SHOOTERGANG KONY – Red Paint Reverend

Sorti le 26 février 2020,
chez EMPIRE.

Le jeune délinquant qui rappe à ses heures perdues, en amateur, mais qui, une fois en prison, une fois aussi qu’il a perdu quelques-uns de ses proches, s’y consacre plus assidument pour sortir de la criminalité. Cette histoire, elle est archétypale. C’est celle de pléthore de rappeurs, qu’ils aient fini par percer ou non. C’est aussi, dans le quartier d’Oak Park à Sacramento, celle de Kony, l’un des fondateurs du collectif ShooterGang, avec son ami JoJo. Après plusieurs projets et des mésaventures pénales, il a sorti en 2018 un titre avec l’aide de Mozzy, « Location On The Flyer », son premier fait d’arme. A suivi ce qu’il considère comme son vrai projet, en 2019, un Second Hand Smoke sombre, introspectif et distribué par Empire, qui lui a permis de capter l’attention au-delà de sa scène locale. Et cette année, il continue sur sa lancée avec un solide Red Paint Reverend.

ShooterGang Kony a été comparé à deux des groupes ou artistes les plus en vue de ces dernières années, dans sa Californie du Nord natale, et pas seulement pour leur proximité géographique et amicale. A la manière de la figure éminente de la scène rap de Sacramento, son collaborateur Mozzy, il fait part d’une voix âpre de la violence inhérente à son milieu, comme avec le très bon « Cash Back », avec Mazerati Ricky. A SOB x RBE, qu’il a récemment accompagné en tournée, il emprunte parfois une musique électrique et bondissante, comme sur « Jungle » et « Glock 21 ». De même que le quartet (désormais trio) de la Baie, il aime les alternances entre raps et chants, comme quand Lil Bean joue le rôle de Young T.O. sur « Industry », ou que c’est TeeJay3k qui s’y colle sur « Bussdown », avec une autre référence du rap nord-californien, Nef the Pharaoh.

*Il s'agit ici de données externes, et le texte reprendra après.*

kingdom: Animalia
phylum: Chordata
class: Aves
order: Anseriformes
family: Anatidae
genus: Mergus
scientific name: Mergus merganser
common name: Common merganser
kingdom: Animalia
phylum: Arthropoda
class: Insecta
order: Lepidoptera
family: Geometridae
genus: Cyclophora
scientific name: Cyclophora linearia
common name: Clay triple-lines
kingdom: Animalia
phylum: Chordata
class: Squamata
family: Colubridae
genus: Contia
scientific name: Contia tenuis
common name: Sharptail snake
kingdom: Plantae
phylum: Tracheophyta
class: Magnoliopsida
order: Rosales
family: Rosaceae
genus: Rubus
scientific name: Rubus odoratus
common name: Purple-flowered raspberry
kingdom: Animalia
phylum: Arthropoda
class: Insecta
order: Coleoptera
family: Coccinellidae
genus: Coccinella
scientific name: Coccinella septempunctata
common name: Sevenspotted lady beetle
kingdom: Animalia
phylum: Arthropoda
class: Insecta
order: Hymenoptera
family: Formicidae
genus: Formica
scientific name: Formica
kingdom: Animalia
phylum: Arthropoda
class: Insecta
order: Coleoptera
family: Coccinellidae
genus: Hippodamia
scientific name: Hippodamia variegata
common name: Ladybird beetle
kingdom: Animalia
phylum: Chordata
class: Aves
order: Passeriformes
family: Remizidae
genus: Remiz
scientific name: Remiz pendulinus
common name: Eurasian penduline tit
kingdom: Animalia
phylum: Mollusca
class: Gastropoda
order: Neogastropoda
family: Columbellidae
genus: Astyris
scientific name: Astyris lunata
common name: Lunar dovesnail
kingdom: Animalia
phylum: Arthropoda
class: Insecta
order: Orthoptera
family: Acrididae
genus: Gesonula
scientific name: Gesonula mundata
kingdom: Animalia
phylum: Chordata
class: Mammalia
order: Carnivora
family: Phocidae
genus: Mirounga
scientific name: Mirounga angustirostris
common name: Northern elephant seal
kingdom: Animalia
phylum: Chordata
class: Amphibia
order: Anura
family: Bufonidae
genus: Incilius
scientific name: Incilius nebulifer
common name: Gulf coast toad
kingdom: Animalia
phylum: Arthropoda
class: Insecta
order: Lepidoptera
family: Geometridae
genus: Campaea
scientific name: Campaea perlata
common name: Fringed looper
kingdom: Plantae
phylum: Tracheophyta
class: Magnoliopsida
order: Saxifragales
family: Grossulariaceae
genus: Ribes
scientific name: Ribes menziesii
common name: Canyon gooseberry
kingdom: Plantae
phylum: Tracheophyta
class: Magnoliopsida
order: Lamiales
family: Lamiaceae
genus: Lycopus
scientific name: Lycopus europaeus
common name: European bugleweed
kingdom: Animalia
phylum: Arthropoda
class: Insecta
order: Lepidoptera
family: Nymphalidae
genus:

Mais c’est quand il a le vague-à-l’âme que le rappeur de Sacramento convainc le mieux. C’est quand ses morceaux font preuve d’intensité mélancolique, comme avec les chantonnements féminins sur « Industry », ou sa collaboration avec Mozzy, « Dearly Departed », un portrait lugubre d’une vie de rue dominée par la peine, la mort et la fatalité. Et nulle part sur cet album le spleen de ShooterGang Kony n’est aussi beau que sur « A Sinner’s Story », un titre profondément pessimiste où, sur un piano triste et des chants évaporés, on entend le Californien pleurer ses amis morts et s’interroger sur Dieu. Kony a beau s’inscrire dans la tradition musicale de sa scène, il est atteint lui aussi du blues du gangster, celui qui transcende les rappeurs actuels, à travers toute l’Amérique.